Originalmente publicado em 1º de fevereiro de 2009 – com alterações

Tive meus anos de 2005, 2006 e 2007 pautados pelo liberalismo econômico mais ortodoxo. Relacionei-me com veículos de comunicação, pessoas e defendi idéias que não queria – não quereria, é dizer, se pudesse medir as conseqüências hoje. Me defrontei com muitas instituições, programas, crenças e vidas. Gerei polêmica, gerei tumulto. Em sala de aula ou em ambientes de trabalho. É verdade que, receber, eu jamais recebi por isso um só tostão. Até em paradas de ônibus na calada da noite eu me engalfinhei com desafetos (nem que apenas imaginários). Claramente havia uma atmosfera que me infectava, um acontecimento político escandaloso, a desilusão do passado (do infrutífero século XX), um curso superior errado, o impulso por ser contrário ao vigente, personalidades de cuja paralisia eu precipitadamente me alimentava.
-------
_Suas instruções_
Como fica em inglês esta frase do texto de origem: "Me defrontei com muitas instituições, programas, crenças e vidas"?

Entradas salvas
-------
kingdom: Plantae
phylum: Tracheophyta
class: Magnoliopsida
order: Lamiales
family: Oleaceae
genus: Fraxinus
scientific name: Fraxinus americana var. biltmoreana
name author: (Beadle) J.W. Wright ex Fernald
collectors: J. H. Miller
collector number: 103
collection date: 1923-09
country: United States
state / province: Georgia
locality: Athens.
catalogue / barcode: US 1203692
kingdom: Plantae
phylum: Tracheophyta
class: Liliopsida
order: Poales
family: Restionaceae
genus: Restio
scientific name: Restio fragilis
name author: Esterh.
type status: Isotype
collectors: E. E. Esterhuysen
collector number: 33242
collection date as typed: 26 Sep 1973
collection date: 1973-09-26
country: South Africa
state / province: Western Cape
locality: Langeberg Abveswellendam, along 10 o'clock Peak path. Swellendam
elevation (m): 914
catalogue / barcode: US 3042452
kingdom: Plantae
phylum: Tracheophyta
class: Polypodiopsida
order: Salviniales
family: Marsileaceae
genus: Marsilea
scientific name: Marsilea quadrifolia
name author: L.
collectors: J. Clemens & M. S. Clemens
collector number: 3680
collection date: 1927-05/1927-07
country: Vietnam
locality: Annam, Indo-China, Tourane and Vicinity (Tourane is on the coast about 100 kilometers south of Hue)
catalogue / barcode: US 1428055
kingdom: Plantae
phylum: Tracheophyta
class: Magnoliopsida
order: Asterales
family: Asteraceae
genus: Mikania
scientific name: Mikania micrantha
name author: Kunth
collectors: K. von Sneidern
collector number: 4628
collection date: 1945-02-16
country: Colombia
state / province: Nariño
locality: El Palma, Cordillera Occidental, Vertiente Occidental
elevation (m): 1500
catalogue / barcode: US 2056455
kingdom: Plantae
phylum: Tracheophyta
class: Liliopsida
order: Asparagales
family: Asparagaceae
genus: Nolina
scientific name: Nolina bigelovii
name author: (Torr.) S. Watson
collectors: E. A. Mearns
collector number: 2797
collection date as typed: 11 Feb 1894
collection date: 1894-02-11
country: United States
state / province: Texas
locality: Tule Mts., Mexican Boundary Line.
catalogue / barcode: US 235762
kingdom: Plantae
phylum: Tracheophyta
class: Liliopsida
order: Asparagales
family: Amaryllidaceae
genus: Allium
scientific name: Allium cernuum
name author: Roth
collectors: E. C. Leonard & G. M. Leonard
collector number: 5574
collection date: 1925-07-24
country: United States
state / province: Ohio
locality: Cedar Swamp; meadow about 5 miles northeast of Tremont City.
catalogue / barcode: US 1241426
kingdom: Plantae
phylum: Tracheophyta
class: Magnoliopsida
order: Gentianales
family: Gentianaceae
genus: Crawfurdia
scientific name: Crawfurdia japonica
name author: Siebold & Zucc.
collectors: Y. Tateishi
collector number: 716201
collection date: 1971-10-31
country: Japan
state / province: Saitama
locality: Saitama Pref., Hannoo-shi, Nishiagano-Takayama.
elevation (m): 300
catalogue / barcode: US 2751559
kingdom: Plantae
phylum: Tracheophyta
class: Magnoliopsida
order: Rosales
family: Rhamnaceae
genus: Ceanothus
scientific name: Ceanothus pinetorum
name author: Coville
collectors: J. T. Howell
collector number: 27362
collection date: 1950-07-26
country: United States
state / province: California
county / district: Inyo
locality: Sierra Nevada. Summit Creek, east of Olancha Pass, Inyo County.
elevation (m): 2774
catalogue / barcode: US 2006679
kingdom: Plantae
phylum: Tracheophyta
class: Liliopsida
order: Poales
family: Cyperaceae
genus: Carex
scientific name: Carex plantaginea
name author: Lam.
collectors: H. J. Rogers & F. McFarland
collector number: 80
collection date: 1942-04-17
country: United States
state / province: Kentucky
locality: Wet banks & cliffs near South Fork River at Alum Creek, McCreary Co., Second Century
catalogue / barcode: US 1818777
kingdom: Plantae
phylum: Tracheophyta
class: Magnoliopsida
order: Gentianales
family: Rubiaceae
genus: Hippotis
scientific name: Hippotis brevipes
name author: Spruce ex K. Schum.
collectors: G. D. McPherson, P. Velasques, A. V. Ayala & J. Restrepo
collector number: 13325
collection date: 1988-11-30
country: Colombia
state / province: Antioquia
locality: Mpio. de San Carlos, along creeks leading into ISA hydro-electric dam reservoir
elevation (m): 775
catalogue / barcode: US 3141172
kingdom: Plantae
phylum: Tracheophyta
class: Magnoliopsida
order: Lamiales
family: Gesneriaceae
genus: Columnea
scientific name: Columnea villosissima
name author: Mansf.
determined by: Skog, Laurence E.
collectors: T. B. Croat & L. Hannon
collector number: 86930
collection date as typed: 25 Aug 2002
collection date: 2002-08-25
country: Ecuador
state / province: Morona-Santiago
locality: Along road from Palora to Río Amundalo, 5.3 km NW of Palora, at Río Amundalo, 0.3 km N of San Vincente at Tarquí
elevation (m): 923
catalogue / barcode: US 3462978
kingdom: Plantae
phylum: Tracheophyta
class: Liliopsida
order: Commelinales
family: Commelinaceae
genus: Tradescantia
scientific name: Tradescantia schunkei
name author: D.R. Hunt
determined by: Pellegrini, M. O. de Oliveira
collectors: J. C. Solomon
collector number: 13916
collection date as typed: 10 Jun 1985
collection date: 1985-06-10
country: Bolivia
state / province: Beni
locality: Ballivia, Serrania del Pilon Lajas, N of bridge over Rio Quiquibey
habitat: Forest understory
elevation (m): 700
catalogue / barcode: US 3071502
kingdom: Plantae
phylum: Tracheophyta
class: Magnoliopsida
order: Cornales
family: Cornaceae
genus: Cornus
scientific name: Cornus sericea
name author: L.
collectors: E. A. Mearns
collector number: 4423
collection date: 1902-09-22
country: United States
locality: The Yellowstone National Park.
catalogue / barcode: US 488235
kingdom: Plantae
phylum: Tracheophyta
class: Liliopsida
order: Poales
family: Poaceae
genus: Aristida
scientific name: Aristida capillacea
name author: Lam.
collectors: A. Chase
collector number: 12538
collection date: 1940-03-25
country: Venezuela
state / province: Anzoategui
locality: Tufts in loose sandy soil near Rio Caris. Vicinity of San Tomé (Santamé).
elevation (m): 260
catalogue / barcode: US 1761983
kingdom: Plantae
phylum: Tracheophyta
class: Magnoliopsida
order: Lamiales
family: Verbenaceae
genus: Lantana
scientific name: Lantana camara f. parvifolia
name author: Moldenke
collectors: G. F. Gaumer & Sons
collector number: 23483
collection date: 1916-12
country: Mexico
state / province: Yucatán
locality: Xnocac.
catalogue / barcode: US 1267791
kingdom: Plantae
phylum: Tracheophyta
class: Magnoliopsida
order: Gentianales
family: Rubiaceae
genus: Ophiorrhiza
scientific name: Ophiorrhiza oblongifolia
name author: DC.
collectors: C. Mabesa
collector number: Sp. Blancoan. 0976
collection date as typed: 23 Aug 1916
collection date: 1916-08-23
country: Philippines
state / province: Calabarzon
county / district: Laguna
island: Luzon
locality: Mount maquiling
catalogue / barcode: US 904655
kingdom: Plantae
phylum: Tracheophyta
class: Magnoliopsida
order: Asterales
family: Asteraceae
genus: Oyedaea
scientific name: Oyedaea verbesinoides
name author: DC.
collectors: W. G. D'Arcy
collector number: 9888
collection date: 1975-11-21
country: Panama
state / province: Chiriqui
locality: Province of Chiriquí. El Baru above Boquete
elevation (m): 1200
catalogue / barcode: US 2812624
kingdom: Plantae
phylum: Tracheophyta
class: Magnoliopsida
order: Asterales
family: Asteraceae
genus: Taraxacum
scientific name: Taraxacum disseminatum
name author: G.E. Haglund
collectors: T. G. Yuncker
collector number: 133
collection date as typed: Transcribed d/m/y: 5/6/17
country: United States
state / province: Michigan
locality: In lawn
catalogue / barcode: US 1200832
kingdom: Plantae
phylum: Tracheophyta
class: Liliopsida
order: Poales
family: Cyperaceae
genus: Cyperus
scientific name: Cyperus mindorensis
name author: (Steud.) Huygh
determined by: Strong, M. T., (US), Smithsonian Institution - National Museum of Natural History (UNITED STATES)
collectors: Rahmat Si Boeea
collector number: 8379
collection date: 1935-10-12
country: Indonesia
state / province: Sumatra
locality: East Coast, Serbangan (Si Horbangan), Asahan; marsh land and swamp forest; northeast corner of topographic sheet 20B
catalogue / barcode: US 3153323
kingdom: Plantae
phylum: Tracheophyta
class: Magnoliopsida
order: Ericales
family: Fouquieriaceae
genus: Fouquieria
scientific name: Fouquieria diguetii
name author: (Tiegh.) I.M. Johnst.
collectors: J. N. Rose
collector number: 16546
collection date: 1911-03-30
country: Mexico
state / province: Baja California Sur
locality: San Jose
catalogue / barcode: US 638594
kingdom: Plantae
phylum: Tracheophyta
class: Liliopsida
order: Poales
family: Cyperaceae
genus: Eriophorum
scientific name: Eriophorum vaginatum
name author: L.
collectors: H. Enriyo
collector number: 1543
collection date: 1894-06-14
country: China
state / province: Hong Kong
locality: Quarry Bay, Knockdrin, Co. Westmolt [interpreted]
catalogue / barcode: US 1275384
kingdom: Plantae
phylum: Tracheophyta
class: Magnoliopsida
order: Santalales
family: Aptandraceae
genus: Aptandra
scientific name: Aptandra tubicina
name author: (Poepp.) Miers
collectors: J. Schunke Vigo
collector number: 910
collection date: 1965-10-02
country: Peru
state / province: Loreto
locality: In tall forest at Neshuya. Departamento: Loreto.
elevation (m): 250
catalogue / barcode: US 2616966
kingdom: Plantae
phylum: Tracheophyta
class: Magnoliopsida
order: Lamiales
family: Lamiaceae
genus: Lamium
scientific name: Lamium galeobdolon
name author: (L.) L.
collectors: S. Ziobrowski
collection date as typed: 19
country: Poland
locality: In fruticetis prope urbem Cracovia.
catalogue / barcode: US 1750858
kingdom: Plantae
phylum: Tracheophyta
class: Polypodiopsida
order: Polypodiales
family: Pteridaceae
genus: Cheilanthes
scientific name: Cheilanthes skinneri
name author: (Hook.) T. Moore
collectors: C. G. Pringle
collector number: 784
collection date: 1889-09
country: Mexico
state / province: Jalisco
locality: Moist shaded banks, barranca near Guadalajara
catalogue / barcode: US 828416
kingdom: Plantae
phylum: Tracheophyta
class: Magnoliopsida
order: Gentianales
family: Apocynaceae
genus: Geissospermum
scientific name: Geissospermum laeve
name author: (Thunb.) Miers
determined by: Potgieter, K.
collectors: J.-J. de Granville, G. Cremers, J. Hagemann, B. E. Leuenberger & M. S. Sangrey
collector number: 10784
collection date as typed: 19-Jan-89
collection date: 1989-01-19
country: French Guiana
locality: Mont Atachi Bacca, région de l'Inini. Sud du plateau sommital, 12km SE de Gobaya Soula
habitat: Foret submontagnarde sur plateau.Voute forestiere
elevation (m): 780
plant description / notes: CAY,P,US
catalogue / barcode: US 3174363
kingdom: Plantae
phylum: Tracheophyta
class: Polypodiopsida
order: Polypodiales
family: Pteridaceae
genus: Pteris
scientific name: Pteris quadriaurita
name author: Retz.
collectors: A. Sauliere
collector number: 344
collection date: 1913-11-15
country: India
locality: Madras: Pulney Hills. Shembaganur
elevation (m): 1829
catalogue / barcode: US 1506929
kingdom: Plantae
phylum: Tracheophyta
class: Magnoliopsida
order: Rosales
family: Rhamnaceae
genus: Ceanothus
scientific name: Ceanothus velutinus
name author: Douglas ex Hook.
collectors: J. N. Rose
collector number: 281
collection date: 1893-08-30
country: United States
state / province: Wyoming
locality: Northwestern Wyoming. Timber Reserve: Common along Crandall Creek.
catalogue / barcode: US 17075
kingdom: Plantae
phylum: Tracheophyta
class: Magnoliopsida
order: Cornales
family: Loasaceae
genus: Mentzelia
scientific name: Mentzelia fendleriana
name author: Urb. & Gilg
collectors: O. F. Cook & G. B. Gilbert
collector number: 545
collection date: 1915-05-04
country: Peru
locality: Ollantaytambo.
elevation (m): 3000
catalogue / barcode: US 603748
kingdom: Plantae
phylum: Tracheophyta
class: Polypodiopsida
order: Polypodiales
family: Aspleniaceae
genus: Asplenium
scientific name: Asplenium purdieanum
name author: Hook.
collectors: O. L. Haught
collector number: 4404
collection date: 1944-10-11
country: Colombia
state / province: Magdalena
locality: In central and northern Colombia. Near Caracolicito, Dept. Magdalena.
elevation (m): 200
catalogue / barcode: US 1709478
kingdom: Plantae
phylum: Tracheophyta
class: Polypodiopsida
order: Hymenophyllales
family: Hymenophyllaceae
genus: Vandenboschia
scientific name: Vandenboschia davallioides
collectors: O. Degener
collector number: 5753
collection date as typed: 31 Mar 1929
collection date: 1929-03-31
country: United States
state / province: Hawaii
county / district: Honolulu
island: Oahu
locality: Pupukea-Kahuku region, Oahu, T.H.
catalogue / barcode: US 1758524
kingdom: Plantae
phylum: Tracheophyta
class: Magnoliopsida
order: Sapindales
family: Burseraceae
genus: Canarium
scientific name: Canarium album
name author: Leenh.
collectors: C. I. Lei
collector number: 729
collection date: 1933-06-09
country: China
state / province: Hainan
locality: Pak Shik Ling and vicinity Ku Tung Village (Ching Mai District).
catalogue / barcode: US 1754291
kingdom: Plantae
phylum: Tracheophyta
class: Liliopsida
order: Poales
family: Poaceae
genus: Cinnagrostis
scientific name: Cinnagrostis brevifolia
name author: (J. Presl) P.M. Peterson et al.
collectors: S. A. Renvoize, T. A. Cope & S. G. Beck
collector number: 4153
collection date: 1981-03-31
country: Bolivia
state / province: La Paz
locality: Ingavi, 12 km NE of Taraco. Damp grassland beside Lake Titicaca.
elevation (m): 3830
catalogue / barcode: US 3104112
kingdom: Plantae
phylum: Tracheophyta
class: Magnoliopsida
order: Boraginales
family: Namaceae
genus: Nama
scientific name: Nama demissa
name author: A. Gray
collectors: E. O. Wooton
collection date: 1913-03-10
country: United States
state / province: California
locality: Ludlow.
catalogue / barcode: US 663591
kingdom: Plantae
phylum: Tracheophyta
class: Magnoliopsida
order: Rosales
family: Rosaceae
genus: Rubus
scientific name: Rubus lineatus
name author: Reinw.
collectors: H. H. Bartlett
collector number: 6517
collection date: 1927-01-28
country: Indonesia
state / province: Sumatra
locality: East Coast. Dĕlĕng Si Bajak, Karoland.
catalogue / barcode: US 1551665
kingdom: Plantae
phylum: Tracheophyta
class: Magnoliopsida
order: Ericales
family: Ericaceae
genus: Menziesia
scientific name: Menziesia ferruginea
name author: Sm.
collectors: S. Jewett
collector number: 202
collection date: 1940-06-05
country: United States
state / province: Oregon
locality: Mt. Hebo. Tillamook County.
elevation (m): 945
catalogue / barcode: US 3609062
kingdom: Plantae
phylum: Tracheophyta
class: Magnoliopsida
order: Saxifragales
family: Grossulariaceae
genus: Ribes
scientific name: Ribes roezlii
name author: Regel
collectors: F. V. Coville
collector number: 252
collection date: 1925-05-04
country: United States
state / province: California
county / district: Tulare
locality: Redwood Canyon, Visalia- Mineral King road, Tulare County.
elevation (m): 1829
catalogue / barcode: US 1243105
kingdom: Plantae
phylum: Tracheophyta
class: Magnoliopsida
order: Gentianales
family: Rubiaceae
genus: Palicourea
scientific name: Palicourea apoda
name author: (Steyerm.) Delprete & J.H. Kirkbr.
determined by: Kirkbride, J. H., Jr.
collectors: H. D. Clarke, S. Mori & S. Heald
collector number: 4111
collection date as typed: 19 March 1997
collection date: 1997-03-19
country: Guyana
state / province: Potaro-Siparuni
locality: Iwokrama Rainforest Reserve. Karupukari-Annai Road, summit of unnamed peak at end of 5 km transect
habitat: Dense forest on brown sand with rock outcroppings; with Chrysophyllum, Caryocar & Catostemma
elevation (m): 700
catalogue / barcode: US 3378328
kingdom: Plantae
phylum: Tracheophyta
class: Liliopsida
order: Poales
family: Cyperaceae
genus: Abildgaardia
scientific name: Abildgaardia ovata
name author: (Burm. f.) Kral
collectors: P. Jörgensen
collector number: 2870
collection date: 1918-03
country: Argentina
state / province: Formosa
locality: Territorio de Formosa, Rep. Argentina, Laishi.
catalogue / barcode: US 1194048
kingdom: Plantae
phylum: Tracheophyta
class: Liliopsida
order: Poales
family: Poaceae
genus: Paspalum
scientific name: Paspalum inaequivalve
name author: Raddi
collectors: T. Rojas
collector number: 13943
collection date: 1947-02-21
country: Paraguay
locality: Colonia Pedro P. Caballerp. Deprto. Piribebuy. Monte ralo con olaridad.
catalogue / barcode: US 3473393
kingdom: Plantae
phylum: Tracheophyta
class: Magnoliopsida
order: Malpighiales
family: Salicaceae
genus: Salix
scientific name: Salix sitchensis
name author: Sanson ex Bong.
-------
_Resposta_
I came up against many institutions, programs, beliefs, and lives.